------ Fragmento para leer ------

La defensa patrimonial de Manuel Adorni sigue produciendo efectos secundarios. Después de que el jefe de Gabinete explicara que junto a su esposa habían acumulado durante años ahorros “en negro”, que parte de su patrimonio provenía de inversiones en Bitcoin y que algunos errores en sus declaraciones juradas se arrastraban desde hacía tiempo, el tema saltó inevitablemente a otros programas de televisión.
Y ahí apareció Baby Etchecopar.
Con el estilo que lo caracteriza, el conductor decidió no detenerse en tecnicismos contables, regímenes simplificados ni formularios de la Oficina Anticorrupción. Eligió un camino bastante más directo.
La auditoría según Baby
Mientras en pantalla aparecían imágenes de Bettina Angeletti, esposa de Adorni y excompañera laboral de Etchecopar, el conductor lanzó una observación que rápidamente comenzó a circular en redes sociales.
“Mirá, mirá, mirá… Si vos tenés 500 lucas… tu mujer no tiene el comedor así”.
La mesa estalló en risas.
Lejos de conformarse con el comentario, Baby siguió avanzando.
“Cambió el comedor, boludo”, remató mientras señalaba las imágenes.
El comentario funcionó como una síntesis brutal de lo que muchos programas de televisión y usuarios de redes sociales vienen planteando desde que se conocieron las explicaciones del funcionario: la distancia entre el relato y la percepción pública.

------ Material proporcionado ------

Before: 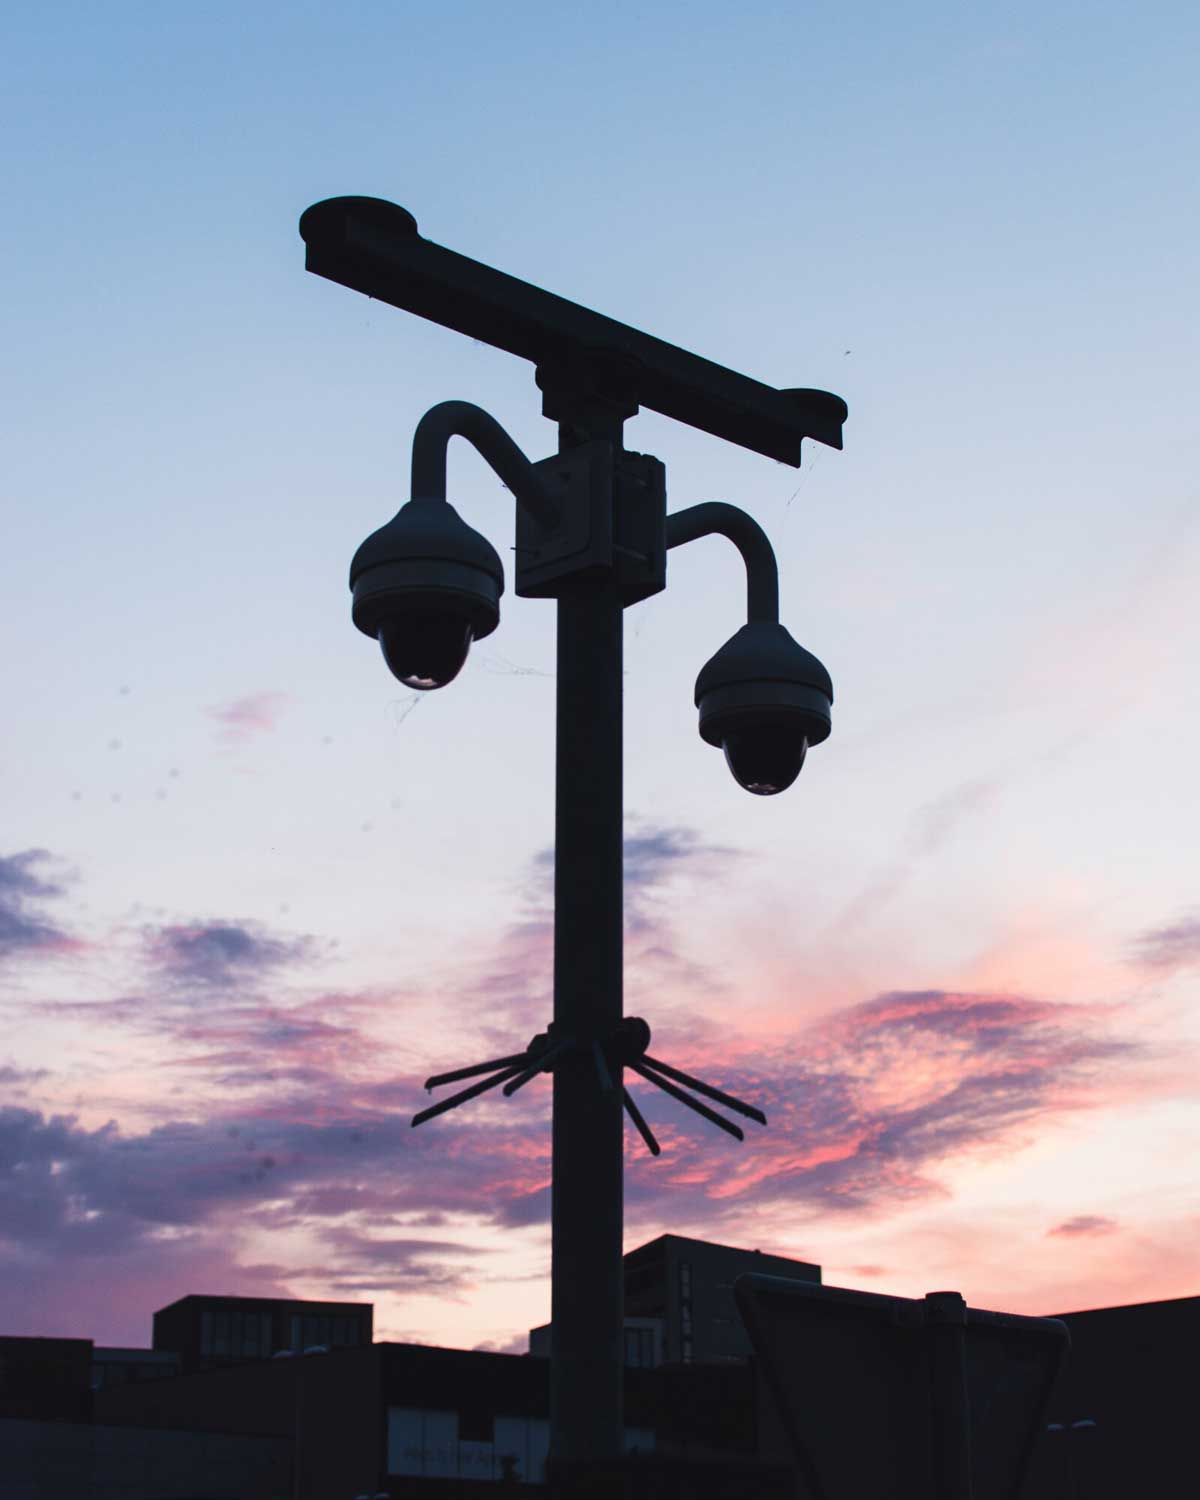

------

Prosigue el texto sobre el comentario de Baby Etchecopar acerca del patrimonio de Manuel Adorni a partir de su última oración.

▶ [Respuesta al ejercicio]
De compañera de trabajo a un “antes y después” televisivo
La parte más filosa llegó cuando Etchecopar recordó que Bettina Angeletti había trabajado junto a ellos años atrás.
“Mirá a Bettina cuando laburaba ella con nosotros. Habla muy mal de los sueldos del canal”, ironizó.
Y enseguida agregó otra de las frases que más repercusión generó.
“Porque esa es Bettina cuando laburaba ella con nosotros… y esta es Bettina después de ir a Overhaulin'”.
La referencia al histórico programa de transformaciones extremas de vehículos provocó nuevas carcajadas en el estudio.
Más allá de la chicana, el comentario apuntaba a una cuestión que sobrevuela toda la polémica: la dificultad que están encontrando las explicaciones oficiales para cerrar una discusión que cada nueva aparición de Adorni parece agrandar un poco más.
Cuando el humor reemplaza a los peritos
Lo curioso del episodio es que ninguna de las bromas de Etchecopar discutió números concretos.
No habló de balances.
No habló de declaraciones patrimoniales.
No habló de criptomonedas.
Ni siquiera intentó refutar técnicamente la versión de Adorni.
Simplemente apeló a un recurso mucho más viejo y probablemente más peligroso para cualquier dirigente político: el sentido común televisivo.
En ese lugar es donde los datos pueden discutirse, pero las percepciones suelen quedarse a vivir durante mucho tiempo.
Es que cuando una explicación patrimonial termina convertida en material de sketch, imitaciones y chistes de panel, generalmente significa que la batalla por la credibilidad ya entró en una etapa bastante más complicada.
Los funcionarios suelen preocuparse cuando aparecen denuncias, y es lógico porque pueden terminar presos. Pero quizás deberían preocuparse un poco más cuando empiezan a aparecer los comediantes, porque eso significa que los ciudadanos le van a terminar de bajar el pulgar.